> [Reading text]
BEGIN
Index: linux/arch/i386/kernel/asm-offsets.c
===================================================================
--- linux.orig/arch/i386/kernel/asm-offsets.c
+++ linux/arch/i386/kernel/asm-offsets.c
@@ -72,7 +72,7 @@ void foo(void)
OFFSET(PT_EAX, pt_regs, eax);
OFFSET(PT_DS, pt_regs, xds);
OFFSET(PT_ES, pt_regs, xes);
- OFFSET(PT_GS, pt_regs, xgs);
+ OFFSET(PT_FS, pt_regs, xfs);
OFFSET(PT_ORIG_EAX, pt_regs, orig_eax);
OFFSET(PT_EIP, pt_regs, eip);
OFFSET(PT_CS, pt_regs, xcs);
Index: linux/arch/i386/kernel/cpu/common.c
===================================================================
--- linux.orig/arch/i386/kernel/cpu/common.c
+++ linux/arch/i386/kernel/cpu/common.c
@@ -605,7 +605,7 @@ void __init early_cpu_init(void)
struct pt_regs * __devinit idle_regs(struct pt_regs *regs)
END
> [Supplied records]
BEGIN
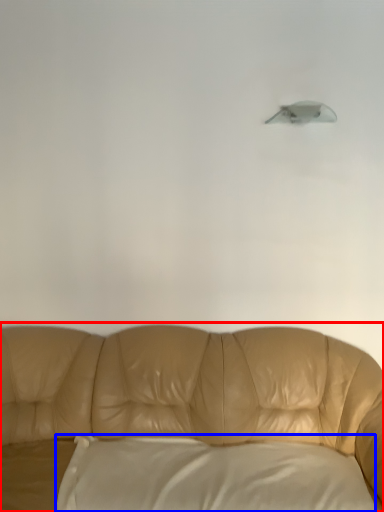
Question: Among these objects, which one is nearest to the camera, studio couch (highlighted by a red box) or pillow (highlighted by a blue box)?

Choices:
 (A) studio couch
 (B) pillow

Answer: (A)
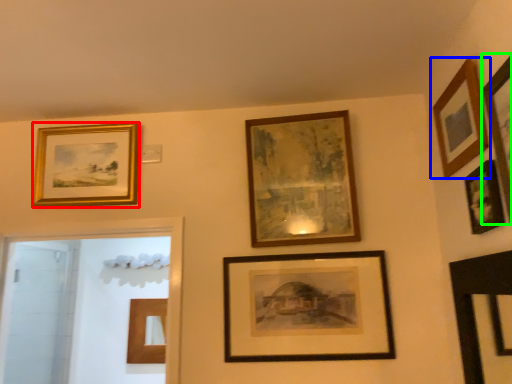
Question: Estimate the real-world distances between objects in this image. Which object is farther from picture frame (highlighted by a red box), picture frame (highlighted by a blue box) or picture frame (highlighted by a green box)?

Choices:
 (A) picture frame
 (B) picture frame

Answer: (B)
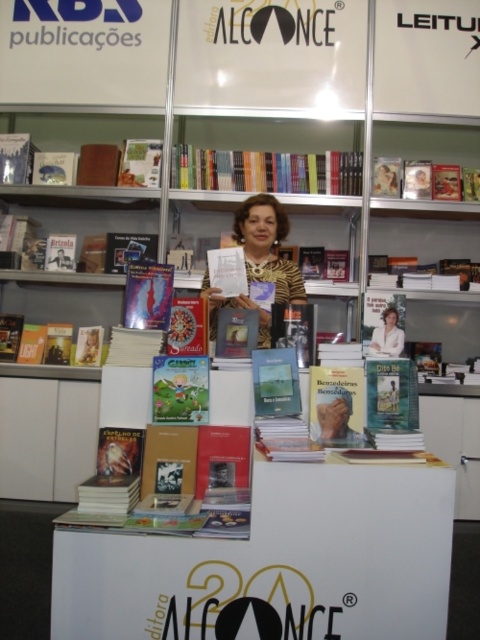
Please provide the 2D coordinates of the matte yellow book at center in the scene.

The matte yellow book at center is located at coordinates (336,406).

You are a customer at the Editora Alcance book fair booth. You want to pick up the hardcover book at center and the hardcover book at lower left. If you can only carry items within a 7 feet reach, can you comfortably reach both books without moving your position?

The distance between the hardcover book at center and the hardcover book at lower left is 6.52 feet, which is within your 7 feet reach limit. Therefore, you can comfortably reach both books without moving your position.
END
> [Task directions] Rewrite the kernel patch, starting with "Index: linux/arch/i386/kernel/asm-offsets.c" and going on through "-72,7 +72,7 @@ void foo(void)", and put "bar" in place of "foo".

> [Result of this task]
Index: linux/arch/i386/kernel/asm-offsets.c
===================================================================
--- linux.orig/arch/i386/kernel/asm-offsets.c
+++ linux/arch/i386/kernel/asm-offsets.c
@@ -72,7 +72,7 @@ void bar(void)